◆ **Ausgangstext**:
=-=-=

Es ist Sommer und es ist ein heißer Sommer. Auch bei facebook und in Internetforen geht es heiß her. Die Diskussionen überschlagen sich, soll man Hunde scheren oder lieber nicht.
Nüchtern betrachtet könnte man an dieser Stelle mit den Schultern zucken und sagen „Muss jeder für sich und seinen Hund entscheiden“. Ja, im Prinzip schon, aber nicht in den sozialen Medien, denn da kann man ungefragt jedem seine Meinung nicht nur sagen, sondern doch gleich lieber geigen. Gleich mal ordentlich dem anderen Bescheid geben. Tatsächlich war genau das Anlass für diesen Artikel.
Jedes Jahr wird ein Wärmebild eines halbgeschorenen Hundes geteilt, mit Temperatur-Angabe am geschorenen, sowie am ungeschorenen Teil des Körpers. Dieses wird zum „Beweis“ für die „Anti-Scher-Fraktion“, soll es doch die gut isolierende Wirkung des Felles zeigen.

Screenshot 20210109 182736 United Kiosk LibraryWeil das leider Quatsch ist, denn wir sehen ja nicht die Temperatur auf der Haut, sondern auf dem Fell, habe ich spaßeshalber ein Wärmebild von mir erstellt, in Shorts und Winterjacke. Sehr schön sieht man, dass es oben bei der Jacke kühl ausschaut, während meine Beine rot vor Wärme glühen.
Zieht man die gleichen Rückschlüsse wie beim Hundebild, müssen wir jetzt davon ausgehen, dass es unter meiner dicken Winterjacke schön angenehm kühl ist, denn die schützt mich ja vor der Wärme, wie das Bild beweist. Ich versichere Ihnen, das Gegenteil war der Fall.
Die paar Minuten für das Fotoshooting bei 32 Grad waren wirklich unangenehm, nicht auszudenken, ich hätte es länger in der Jacke aushalten müssen.
Ich postete das Bild bei facebook mit einem erklärenden Kommentar, ganz wertfrei und empfahl, dass am Besten jeder selbst zum Wohle seines Hundes entscheiden möge und man schlicht auch einfach die Entscheidung eines anderen akzeptieren könne. Was als witzige Idee mit trotzdem sachlichen Hintergrund gedacht war, eskalierte völlig.
380 Kommentare später weiß man wie Kriege entstehen. Oder auch nicht. Die Leute beschimpften sich, prophezeiten Felllücken und Hitzeschlag, da schenkte keine Seite der anderen etwas.
Sachargumente? Vereinzelt. Aber die unsachlichen von Sarkasmus gespickten Spitzen überwogen bei weitem.
Worum ging es eigentlich? Weltfrieden, den Hunger in der dritten Welt zu stillen, wie bekommen wir unsere Meere wieder plastikfrei, wie bewältigen wir die Sache mit dem CO2?
Nein, es ging um Hundehaare. Hundehaare!Auch ging es den allermeisten Mitdiskutierenden nicht darum, den anderen durch gut dargelegte Sachargumente einen Einblick in die eigene Sichtweise zu geben, und eventuell zu überzeugen, nein, man wollte darlegen, dass man es selber besser weiß und der andere doof ist und nach Pippi stinkt. Mindestens. Solch entartete Diskussionen erlebt man bei den verschiedensten Themen, das Scheren von Hunden ist nur eines davon. Wir könnten auch mal über vegane Hundeernährung sprechen, oder alternativ dazu übers BARFen, ach eigentlich ist jede Form von Futter dazu geeignet einen Streit vom Zaun zu brechen.

=-=-=

◆ **Inhalt des Datensatzes**:
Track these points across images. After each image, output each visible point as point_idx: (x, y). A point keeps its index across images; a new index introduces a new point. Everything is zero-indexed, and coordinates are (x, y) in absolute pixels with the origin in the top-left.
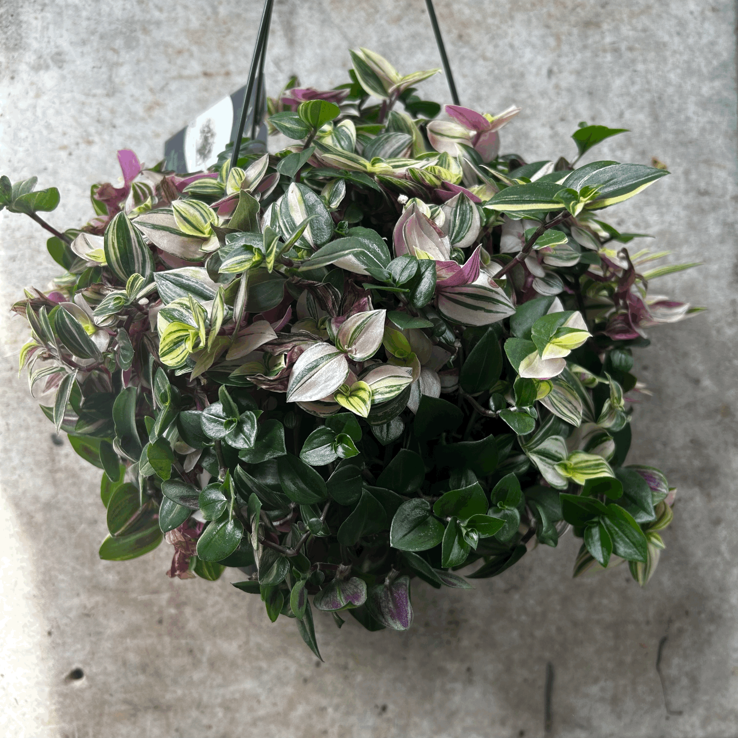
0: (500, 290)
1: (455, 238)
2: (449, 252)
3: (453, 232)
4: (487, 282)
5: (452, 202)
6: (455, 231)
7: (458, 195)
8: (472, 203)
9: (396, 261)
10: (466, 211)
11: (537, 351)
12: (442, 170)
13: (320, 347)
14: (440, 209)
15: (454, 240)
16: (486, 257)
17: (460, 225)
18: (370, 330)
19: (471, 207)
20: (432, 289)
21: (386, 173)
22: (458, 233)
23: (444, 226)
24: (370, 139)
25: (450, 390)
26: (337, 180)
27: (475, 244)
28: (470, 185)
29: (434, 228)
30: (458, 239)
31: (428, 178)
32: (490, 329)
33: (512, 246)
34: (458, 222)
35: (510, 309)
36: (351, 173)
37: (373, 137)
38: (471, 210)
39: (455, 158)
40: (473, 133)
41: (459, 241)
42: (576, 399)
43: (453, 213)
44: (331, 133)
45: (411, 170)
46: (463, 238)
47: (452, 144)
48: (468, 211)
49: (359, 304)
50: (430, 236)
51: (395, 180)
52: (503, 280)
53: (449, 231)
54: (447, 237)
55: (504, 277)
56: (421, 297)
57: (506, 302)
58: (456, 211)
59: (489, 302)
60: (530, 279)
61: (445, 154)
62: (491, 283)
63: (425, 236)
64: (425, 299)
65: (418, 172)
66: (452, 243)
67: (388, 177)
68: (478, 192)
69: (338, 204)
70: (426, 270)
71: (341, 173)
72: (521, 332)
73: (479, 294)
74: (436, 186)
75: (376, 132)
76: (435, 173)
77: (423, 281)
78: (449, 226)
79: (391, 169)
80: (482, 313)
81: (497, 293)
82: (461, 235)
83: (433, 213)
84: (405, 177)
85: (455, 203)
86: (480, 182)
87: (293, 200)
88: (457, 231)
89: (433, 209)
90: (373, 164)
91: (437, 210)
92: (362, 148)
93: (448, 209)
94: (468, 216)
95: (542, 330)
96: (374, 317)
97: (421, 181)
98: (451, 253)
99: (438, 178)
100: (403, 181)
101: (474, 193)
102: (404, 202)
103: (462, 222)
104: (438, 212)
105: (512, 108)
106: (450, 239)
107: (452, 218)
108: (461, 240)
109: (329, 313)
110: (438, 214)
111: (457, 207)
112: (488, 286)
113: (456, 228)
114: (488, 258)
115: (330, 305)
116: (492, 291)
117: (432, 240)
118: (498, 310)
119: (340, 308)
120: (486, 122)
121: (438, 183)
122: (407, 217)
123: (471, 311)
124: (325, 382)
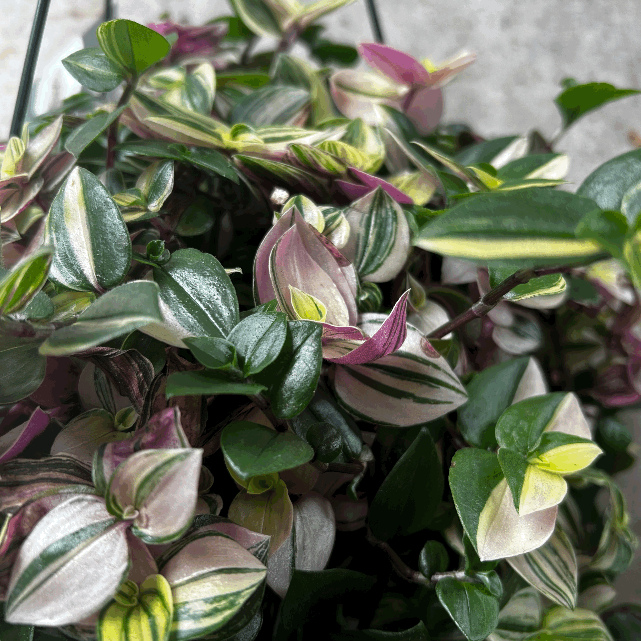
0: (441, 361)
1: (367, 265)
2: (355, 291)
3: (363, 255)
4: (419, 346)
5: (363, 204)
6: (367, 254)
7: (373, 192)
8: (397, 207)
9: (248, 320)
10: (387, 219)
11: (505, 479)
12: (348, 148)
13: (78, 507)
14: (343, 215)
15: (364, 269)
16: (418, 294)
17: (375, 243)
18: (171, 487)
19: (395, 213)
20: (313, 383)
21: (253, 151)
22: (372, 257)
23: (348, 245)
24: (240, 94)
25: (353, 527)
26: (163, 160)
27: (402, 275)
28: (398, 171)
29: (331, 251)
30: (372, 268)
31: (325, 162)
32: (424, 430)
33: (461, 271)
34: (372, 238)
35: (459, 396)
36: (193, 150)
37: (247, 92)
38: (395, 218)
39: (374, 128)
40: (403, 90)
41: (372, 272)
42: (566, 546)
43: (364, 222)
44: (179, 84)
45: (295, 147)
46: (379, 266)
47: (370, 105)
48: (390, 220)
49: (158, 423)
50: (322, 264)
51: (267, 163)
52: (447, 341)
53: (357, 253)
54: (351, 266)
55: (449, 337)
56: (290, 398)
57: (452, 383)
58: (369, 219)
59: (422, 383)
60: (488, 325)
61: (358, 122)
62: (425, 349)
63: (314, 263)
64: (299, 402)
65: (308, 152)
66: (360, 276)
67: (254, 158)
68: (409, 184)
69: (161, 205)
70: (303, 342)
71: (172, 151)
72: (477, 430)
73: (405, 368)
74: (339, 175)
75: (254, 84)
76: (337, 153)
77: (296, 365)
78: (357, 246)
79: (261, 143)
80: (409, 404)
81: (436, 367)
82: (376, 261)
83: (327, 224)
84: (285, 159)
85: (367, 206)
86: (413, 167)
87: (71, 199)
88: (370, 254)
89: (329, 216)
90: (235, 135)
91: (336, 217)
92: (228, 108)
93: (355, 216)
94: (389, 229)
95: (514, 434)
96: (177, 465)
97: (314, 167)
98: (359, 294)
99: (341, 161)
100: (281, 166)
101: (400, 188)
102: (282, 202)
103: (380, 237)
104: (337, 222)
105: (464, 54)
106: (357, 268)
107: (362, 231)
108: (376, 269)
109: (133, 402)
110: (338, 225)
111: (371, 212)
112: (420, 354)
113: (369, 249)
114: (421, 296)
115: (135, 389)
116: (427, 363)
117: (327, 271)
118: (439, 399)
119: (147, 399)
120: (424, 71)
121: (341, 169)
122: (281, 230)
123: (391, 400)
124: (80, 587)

=-=-=

◆ **Ihre Aufgaben**:
• A. Extrahieren Sie aus dem Text über das Scheren von Hunden wortgetreu den Abschnitt von „Worum ging es“ bis einschließlich „Zaun zu brechen.“.
• B. Führen Sie den Text über das Scheren von Hunden ab seinem letzten Satz weiter.

◆ **Antworten pro Aufgabe**:
• A.
Worum ging es eigentlich? Weltfrieden, den Hunger in der dritten Welt zu stillen, wie bekommen wir unsere Meere wieder plastikfrei, wie bewältigen wir die Sache mit dem CO2?
Nein, es ging um Hundehaare. Hundehaare!Auch ging es den allermeisten Mitdiskutierenden nicht darum, den anderen durch gut dargelegte Sachargumente einen Einblick in die eigene Sichtweise zu geben, und eventuell zu überzeugen, nein, man wollte darlegen, dass man es selber besser weiß und der andere doof ist und nach Pippi stinkt. Mindestens. Solch entartete Diskussionen erlebt man bei den verschiedensten Themen, das Scheren von Hunden ist nur eines davon. Wir könnten auch mal über vegane Hundeernährung sprechen, oder alternativ dazu übers BARFen, ach eigentlich ist jede Form von Futter dazu geeignet einen Streit vom Zaun zu brechen.

• B.
Welches Zeckenschutzmittel ist denn das richtige, nutzen Bernsteinketten oder doch lieber Keramik? Kokosöl oder besser Schwarzkümmelöl? Halsband oder Geschirr, was ist denn nun besser und wenn Geschirr, welches denn dann? Regeln Hunde die Sache unter sich oder ist das doch nur ein Ammenmärchen? Darf der Hund im Bett schlafen, zuerst aus der Tür gehen und wer isst eigentlich am Besten zuerst, ich oder der Hund? Die Liste ist lang und all das lässt die Emotionen hochkochen, zumindest im Internet. Screenshot 20210109 182736 United Kiosk Library
Eigentlich sind aber all das doch wirklich keine lebensbedrohlichen Themen und vieles könnte man gleich abhaken: Leben und Leben lassen.
Was im wahren Leben (hoffentlich) funktioniert, scheint in den sozialen Medien nicht möglich zu sein. Triggerthemen enthalten Zündstoff und wo Zündstoff ist, muss es auch knallen.
Bis nachts um drei wird kommentiert was das Zeug hält, liest man als Unbeteiligter in solchen Fäden mit, stellt man fest, dass häufig die Erwiderung der anderen augenscheinlich nicht einmal gelesen wird.
Dialog ist out, Recht-haben ist in. Ich gestehe: Ich mische mit. Nicht immer, aber wenn ich, wie im Beispiel ein Wärmebild poste, sollte ich wohl auch an der folgenden Diskussion teilnehmen.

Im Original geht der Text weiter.